● What to do
Convert each line of the listing below into a string in a single JSON array, preserving line order and omitting blank lines.
*** Begin section ***
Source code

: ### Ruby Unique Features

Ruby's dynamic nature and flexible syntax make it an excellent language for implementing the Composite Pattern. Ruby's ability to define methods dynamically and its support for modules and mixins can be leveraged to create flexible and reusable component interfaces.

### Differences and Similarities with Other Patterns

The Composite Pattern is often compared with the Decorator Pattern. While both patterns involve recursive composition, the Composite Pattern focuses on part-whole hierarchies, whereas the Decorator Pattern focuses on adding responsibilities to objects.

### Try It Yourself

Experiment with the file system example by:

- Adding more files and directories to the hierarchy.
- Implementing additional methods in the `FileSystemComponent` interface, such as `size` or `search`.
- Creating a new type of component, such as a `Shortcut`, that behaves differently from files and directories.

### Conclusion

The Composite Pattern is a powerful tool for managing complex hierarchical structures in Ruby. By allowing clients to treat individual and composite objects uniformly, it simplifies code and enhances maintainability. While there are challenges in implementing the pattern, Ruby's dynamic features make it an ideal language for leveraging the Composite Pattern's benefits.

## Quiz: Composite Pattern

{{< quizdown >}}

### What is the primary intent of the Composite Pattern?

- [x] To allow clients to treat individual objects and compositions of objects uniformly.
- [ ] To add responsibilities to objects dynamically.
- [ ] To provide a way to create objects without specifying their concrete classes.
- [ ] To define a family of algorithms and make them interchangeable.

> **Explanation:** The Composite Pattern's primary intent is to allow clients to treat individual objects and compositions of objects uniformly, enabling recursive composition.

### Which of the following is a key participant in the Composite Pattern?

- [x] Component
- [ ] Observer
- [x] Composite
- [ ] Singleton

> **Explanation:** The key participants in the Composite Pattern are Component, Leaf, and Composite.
*** End section ***
● Completed task
[
  "Source code",
  ": ### Ruby Unique Features",
  "Ruby's dynamic nature and flexible syntax make it an excellent language for implementing the Composite Pattern. Ruby's ability to define methods dynamically and its support for modules and mixins can be leveraged to create flexible and reusable component interfaces.",
  "### Differences and Similarities with Other Patterns",
  "The Composite Pattern is often compared with the Decorator Pattern. While both patterns involve recursive composition, the Composite Pattern focuses on part-whole hierarchies, whereas the Decorator Pattern focuses on adding responsibilities to objects.",
  "### Try It Yourself",
  "Experiment with the file system example by:",
  "- Adding more files and directories to the hierarchy.",
  "- Implementing additional methods in the `FileSystemComponent` interface, such as `size` or `search`.",
  "- Creating a new type of component, such as a `Shortcut`, that behaves differently from files and directories.",
  "### Conclusion",
  "The Composite Pattern is a powerful tool for managing complex hierarchical structures in Ruby. By allowing clients to treat individual and composite objects uniformly, it simplifies code and enhances maintainability. While there are challenges in implementing the pattern, Ruby's dynamic features make it an ideal language for leveraging the Composite Pattern's benefits.",
  "## Quiz: Composite Pattern",
  "{{< quizdown >}}",
  "### What is the primary intent of the Composite Pattern?",
  "- [x] To allow clients to treat individual objects and compositions of objects uniformly.",
  "- [ ] To add responsibilities to objects dynamically.",
  "- [ ] To provide a way to create objects without specifying their concrete classes.",
  "- [ ] To define a family of algorithms and make them interchangeable.",
  "> **Explanation:** The Composite Pattern's primary intent is to allow clients to treat individual objects and compositions of objects uniformly, enabling recursive composition.",
  "### Which of the following is a key participant in the Composite Pattern?",
  "- [x] Component",
  "- [ ] Observer",
  "- [x] Composite",
  "- [ ] Singleton",
  "> **Explanation:** The key participants in the Composite Pattern are Component, Leaf, and Composite."
]